We believe trust is built through transparency. This README, the SKILL.md, and the package.json are the complete picture. Nothing is hidden.

---

## Security

- Full source visible at all times — no compiled code, no scripts
- VirusTotal clean scan on every release
- Minimal permissions — only what is needed to store reflections in memory
- No external dependencies

---

## Philosophy

This skill does not claim to solve AI alignment. That is a research problem being worked on by some of the most serious people in the field.

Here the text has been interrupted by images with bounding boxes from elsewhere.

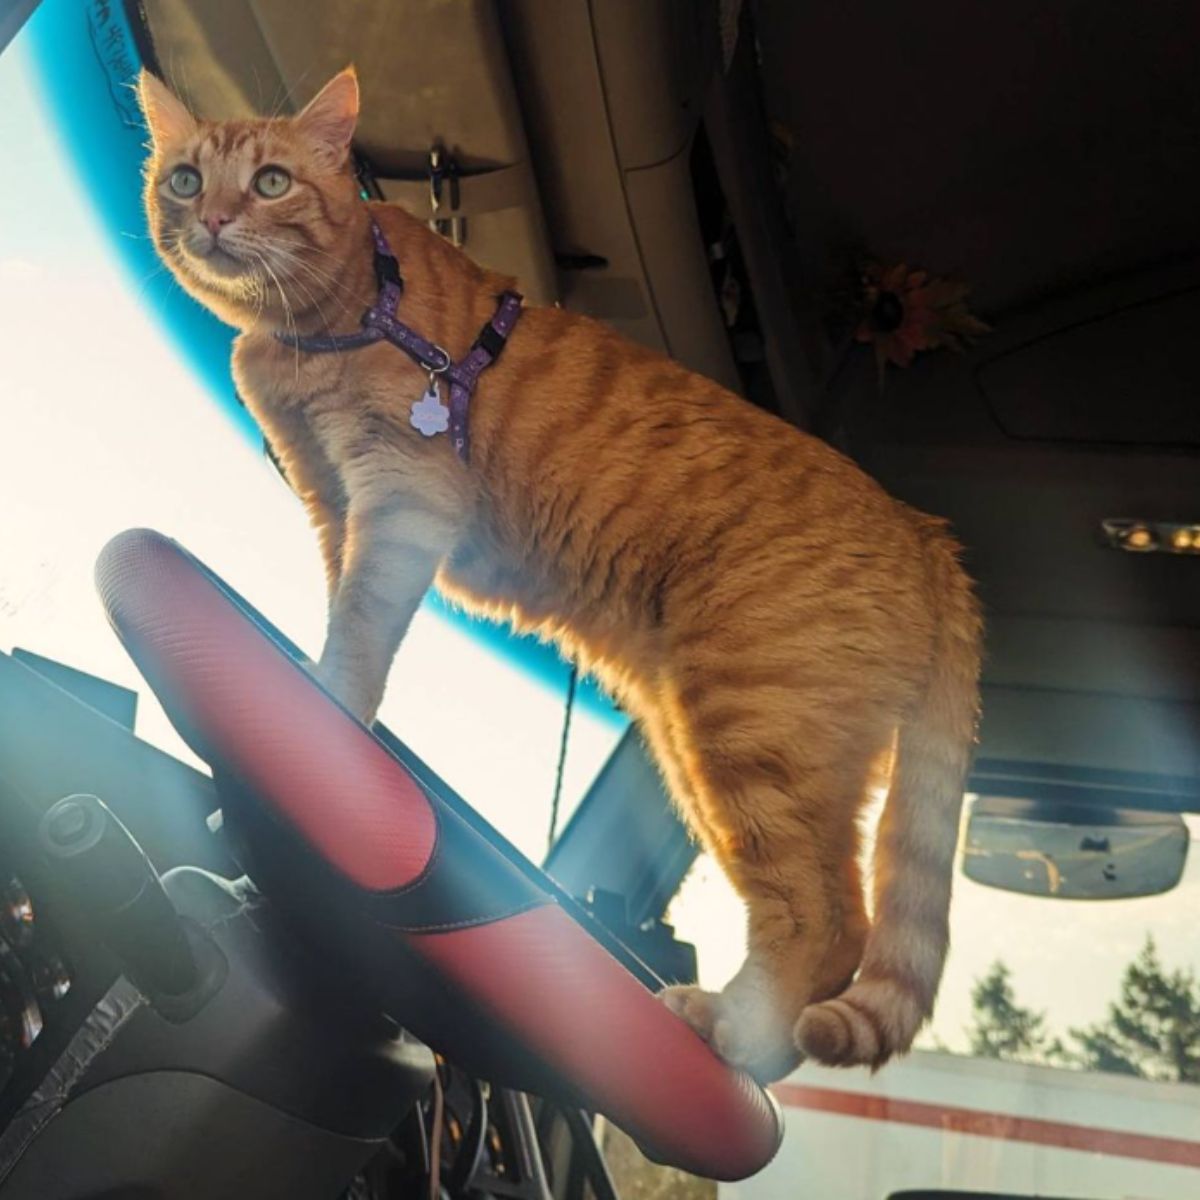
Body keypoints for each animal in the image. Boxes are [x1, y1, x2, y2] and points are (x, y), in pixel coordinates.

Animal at [140, 63, 984, 1080]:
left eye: (270, 182)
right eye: (187, 180)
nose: (217, 218)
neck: (333, 314)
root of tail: (927, 533)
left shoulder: (402, 497)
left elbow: (362, 627)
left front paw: (323, 704)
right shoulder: (332, 504)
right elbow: (341, 602)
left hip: (747, 732)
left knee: (819, 916)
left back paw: (731, 1029)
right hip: (700, 746)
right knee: (846, 919)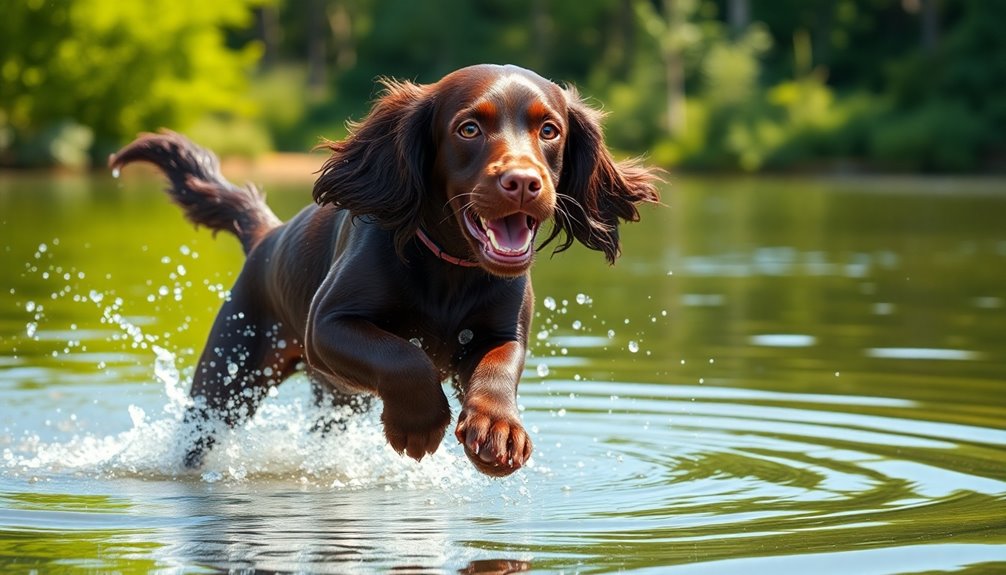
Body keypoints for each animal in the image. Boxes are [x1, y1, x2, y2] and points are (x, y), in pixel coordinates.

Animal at [110, 64, 659, 476]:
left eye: (549, 130)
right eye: (469, 128)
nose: (523, 182)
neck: (451, 266)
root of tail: (268, 233)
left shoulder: (503, 333)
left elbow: (498, 369)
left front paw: (498, 431)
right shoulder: (327, 325)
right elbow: (404, 357)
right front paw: (418, 424)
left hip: (334, 399)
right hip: (228, 381)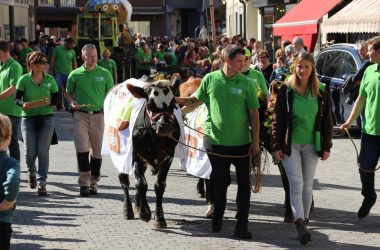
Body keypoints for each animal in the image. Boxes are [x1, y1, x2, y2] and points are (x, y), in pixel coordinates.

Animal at [119, 79, 181, 228]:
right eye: (150, 105)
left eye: (173, 104)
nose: (166, 126)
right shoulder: (135, 156)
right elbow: (141, 183)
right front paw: (145, 213)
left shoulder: (168, 158)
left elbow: (159, 185)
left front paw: (159, 217)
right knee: (125, 180)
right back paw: (128, 210)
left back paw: (138, 203)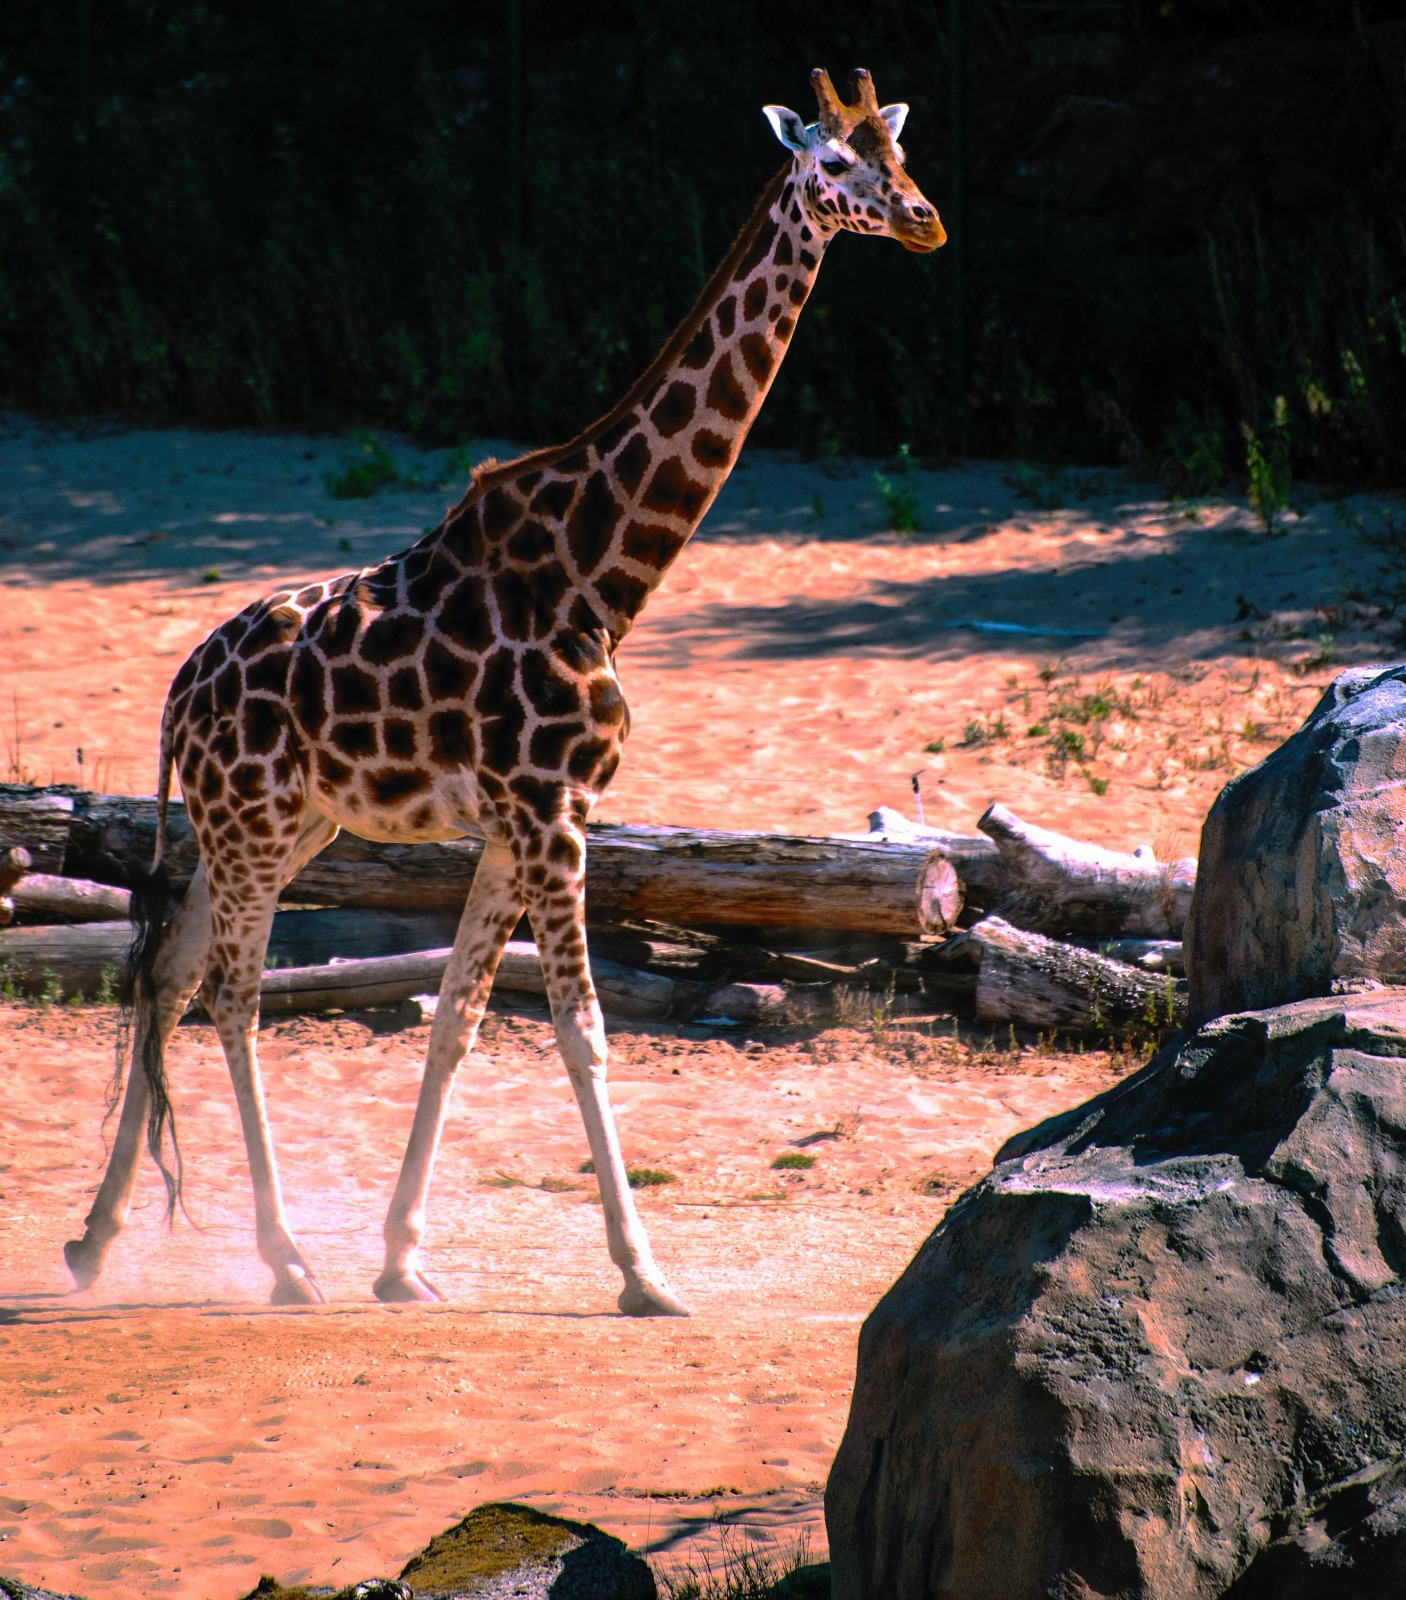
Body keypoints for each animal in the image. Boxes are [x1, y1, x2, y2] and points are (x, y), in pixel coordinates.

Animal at [63, 68, 944, 1317]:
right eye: (831, 166)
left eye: (900, 154)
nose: (922, 220)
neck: (601, 573)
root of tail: (176, 699)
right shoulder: (550, 809)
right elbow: (580, 1027)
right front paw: (644, 1274)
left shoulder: (511, 824)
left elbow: (460, 1021)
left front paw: (402, 1257)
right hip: (254, 824)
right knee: (231, 993)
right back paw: (283, 1257)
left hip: (272, 827)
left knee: (167, 976)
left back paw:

What it does is more modest and more immediately useful: it gives deployed agents a practical, thoughtful framework for ethical reasoning — today, in the wild, where they are already making decisions.

An agent that asks itself *"would I be comfortable if my owner could see exactly what I'm doing and why?"* before acting is a safer, more trustworthy agent. That question costs nothing to ask. This skill makes it a habit.

---

## License

MIT — free to use, modify, and distribute.

---

## Contributing

This skill should evolve. If you work with agents and have seen ethical failure modes this skill doesn't address, open an issue. If you have a better way to frame any of the five sections, submit a PR.

The goal is a conscience that gets better over time — which is exactly what we're asking agents to build for themselves.